• _Supplied records_:

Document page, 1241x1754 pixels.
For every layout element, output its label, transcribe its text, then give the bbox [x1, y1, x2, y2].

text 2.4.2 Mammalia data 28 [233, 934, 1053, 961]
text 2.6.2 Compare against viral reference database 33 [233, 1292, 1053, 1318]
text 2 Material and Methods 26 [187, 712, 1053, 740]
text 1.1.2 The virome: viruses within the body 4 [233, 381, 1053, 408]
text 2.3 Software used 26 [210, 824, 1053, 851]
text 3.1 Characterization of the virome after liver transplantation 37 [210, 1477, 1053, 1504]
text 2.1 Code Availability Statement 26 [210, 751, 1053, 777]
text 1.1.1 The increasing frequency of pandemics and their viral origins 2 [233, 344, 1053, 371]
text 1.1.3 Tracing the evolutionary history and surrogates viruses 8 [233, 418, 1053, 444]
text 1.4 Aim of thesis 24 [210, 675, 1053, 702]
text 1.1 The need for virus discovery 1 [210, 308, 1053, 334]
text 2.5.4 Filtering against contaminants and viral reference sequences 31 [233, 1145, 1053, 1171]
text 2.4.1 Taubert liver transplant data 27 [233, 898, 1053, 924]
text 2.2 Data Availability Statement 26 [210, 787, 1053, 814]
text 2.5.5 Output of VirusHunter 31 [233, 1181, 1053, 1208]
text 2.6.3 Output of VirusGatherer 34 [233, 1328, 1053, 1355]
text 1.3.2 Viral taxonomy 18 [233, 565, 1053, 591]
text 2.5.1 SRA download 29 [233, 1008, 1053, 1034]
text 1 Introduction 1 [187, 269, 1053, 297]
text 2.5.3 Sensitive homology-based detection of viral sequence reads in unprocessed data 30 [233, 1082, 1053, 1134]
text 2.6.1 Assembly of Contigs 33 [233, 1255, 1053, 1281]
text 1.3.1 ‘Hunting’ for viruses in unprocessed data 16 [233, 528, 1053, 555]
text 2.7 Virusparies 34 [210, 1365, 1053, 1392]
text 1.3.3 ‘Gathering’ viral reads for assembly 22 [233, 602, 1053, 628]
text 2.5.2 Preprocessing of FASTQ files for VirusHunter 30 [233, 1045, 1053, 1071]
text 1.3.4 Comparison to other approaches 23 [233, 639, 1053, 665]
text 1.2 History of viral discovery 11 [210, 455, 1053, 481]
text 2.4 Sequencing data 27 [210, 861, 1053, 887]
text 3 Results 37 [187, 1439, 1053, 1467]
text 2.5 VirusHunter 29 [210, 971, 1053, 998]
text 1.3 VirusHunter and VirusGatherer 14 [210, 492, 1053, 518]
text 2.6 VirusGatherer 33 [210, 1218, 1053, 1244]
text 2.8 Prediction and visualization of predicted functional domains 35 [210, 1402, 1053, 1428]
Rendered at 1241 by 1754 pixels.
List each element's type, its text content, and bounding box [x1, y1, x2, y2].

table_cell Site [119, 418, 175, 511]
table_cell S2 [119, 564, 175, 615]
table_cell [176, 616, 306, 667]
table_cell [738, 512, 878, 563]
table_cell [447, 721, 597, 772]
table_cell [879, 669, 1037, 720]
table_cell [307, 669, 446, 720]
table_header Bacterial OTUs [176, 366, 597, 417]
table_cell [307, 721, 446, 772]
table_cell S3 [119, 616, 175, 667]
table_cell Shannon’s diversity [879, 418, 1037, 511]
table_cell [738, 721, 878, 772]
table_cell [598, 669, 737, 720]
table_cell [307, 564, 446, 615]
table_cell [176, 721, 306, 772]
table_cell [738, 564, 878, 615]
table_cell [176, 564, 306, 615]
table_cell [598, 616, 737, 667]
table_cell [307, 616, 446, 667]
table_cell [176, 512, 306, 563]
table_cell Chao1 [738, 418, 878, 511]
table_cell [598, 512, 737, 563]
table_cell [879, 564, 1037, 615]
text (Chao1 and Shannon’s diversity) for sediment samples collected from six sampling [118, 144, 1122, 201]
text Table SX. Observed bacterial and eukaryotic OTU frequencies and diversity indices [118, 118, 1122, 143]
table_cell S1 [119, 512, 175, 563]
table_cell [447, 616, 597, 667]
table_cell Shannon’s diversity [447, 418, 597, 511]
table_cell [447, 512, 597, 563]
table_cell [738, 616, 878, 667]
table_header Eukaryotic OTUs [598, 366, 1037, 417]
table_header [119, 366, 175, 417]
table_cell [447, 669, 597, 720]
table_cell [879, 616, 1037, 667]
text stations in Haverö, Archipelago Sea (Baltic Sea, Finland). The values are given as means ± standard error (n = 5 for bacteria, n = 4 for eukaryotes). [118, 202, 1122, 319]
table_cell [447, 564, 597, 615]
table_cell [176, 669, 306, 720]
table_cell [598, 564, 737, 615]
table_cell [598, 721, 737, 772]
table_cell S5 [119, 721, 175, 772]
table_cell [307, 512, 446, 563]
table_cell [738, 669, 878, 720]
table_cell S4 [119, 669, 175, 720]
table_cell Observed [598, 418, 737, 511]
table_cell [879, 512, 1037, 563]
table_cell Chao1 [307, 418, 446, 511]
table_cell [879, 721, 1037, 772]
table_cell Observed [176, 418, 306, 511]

• _Brief_: Copy each entry above exactly, character for character.

• _Task answer_:
Document page, 1241x1754 pixels.
For every layout element, output its label, transcribe its text, then give the bbox [x1, y1, x2, y2].

text 2.4.2 Mammalia data 28 [233, 934, 1053, 961]
text 2.6.2 Compare against viral reference database 33 [233, 1292, 1053, 1318]
text 2 Material and Methods 26 [187, 712, 1053, 740]
text 1.1.2 The virome: viruses within the body 4 [233, 381, 1053, 408]
text 2.3 Software used 26 [210, 824, 1053, 851]
text 3.1 Characterization of the virome after liver transplantation 37 [210, 1477, 1053, 1504]
text 2.1 Code Availability Statement 26 [210, 751, 1053, 777]
text 1.1.1 The increasing frequency of pandemics and their viral origins 2 [233, 344, 1053, 371]
text 1.1.3 Tracing the evolutionary history and surrogates viruses 8 [233, 418, 1053, 444]
text 1.4 Aim of thesis 24 [210, 675, 1053, 702]
text 1.1 The need for virus discovery 1 [210, 308, 1053, 334]
text 2.5.4 Filtering against contaminants and viral reference sequences 31 [233, 1145, 1053, 1171]
text 2.4.1 Taubert liver transplant data 27 [233, 898, 1053, 924]
text 2.2 Data Availability Statement 26 [210, 787, 1053, 814]
text 2.5.5 Output of VirusHunter 31 [233, 1181, 1053, 1208]
text 2.6.3 Output of VirusGatherer 34 [233, 1328, 1053, 1355]
text 1.3.2 Viral taxonomy 18 [233, 565, 1053, 591]
text 2.5.1 SRA download 29 [233, 1008, 1053, 1034]
text 1 Introduction 1 [187, 269, 1053, 297]
text 2.5.3 Sensitive homology-based detection of viral sequence reads in unprocessed data 30 [233, 1082, 1053, 1134]
text 2.6.1 Assembly of Contigs 33 [233, 1255, 1053, 1281]
text 1.3.1 ‘Hunting’ for viruses in unprocessed data 16 [233, 528, 1053, 555]
text 2.7 Virusparies 34 [210, 1365, 1053, 1392]
text 1.3.3 ‘Gathering’ viral reads for assembly 22 [233, 602, 1053, 628]
text 2.5.2 Preprocessing of FASTQ files for VirusHunter 30 [233, 1045, 1053, 1071]
text 1.3.4 Comparison to other approaches 23 [233, 639, 1053, 665]
text 1.2 History of viral discovery 11 [210, 455, 1053, 481]
text 2.4 Sequencing data 27 [210, 861, 1053, 887]
text 3 Results 37 [187, 1439, 1053, 1467]
text 2.5 VirusHunter 29 [210, 971, 1053, 998]
text 1.3 VirusHunter and VirusGatherer 14 [210, 492, 1053, 518]
text 2.6 VirusGatherer 33 [210, 1218, 1053, 1244]
text 2.8 Prediction and visualization of predicted functional domains 35 [210, 1402, 1053, 1428]
Rendered at 1241 by 1754 pixels.
List each element's type, its text content, and bounding box [x1, y1, x2, y2].

table_cell Site [119, 418, 175, 511]
table_cell S2 [119, 564, 175, 615]
table_cell [176, 616, 306, 667]
table_cell [738, 512, 878, 563]
table_cell [447, 721, 597, 772]
table_cell [879, 669, 1037, 720]
table_cell [307, 669, 446, 720]
table_header Bacterial OTUs [176, 366, 597, 417]
table_cell [307, 721, 446, 772]
table_cell S3 [119, 616, 175, 667]
table_cell Shannon’s diversity [879, 418, 1037, 511]
table_cell [738, 721, 878, 772]
table_cell [598, 669, 737, 720]
table_cell [307, 564, 446, 615]
table_cell [176, 721, 306, 772]
table_cell [738, 564, 878, 615]
table_cell [176, 564, 306, 615]
table_cell [598, 616, 737, 667]
table_cell [307, 616, 446, 667]
table_cell [176, 512, 306, 563]
table_cell Chao1 [738, 418, 878, 511]
table_cell [598, 512, 737, 563]
table_cell [879, 564, 1037, 615]
text (Chao1 and Shannon’s diversity) for sediment samples collected from six sampling [118, 144, 1122, 201]
text Table SX. Observed bacterial and eukaryotic OTU frequencies and diversity indices [118, 118, 1122, 143]
table_cell S1 [119, 512, 175, 563]
table_cell [447, 616, 597, 667]
table_cell Shannon’s diversity [447, 418, 597, 511]
table_cell [447, 512, 597, 563]
table_cell [738, 616, 878, 667]
table_header Eukaryotic OTUs [598, 366, 1037, 417]
table_header [119, 366, 175, 417]
table_cell [447, 669, 597, 720]
table_cell [879, 616, 1037, 667]
text stations in Haverö, Archipelago Sea (Baltic Sea, Finland). The values are given as means ± standard error (n = 5 for bacteria, n = 4 for eukaryotes). [118, 202, 1122, 319]
table_cell [447, 564, 597, 615]
table_cell [176, 669, 306, 720]
table_cell [598, 564, 737, 615]
table_cell [598, 721, 737, 772]
table_cell S5 [119, 721, 175, 772]
table_cell [307, 512, 446, 563]
table_cell [738, 669, 878, 720]
table_cell S4 [119, 669, 175, 720]
table_cell Observed [598, 418, 737, 511]
table_cell [879, 512, 1037, 563]
table_cell Chao1 [307, 418, 446, 511]
table_cell [879, 721, 1037, 772]
table_cell Observed [176, 418, 306, 511]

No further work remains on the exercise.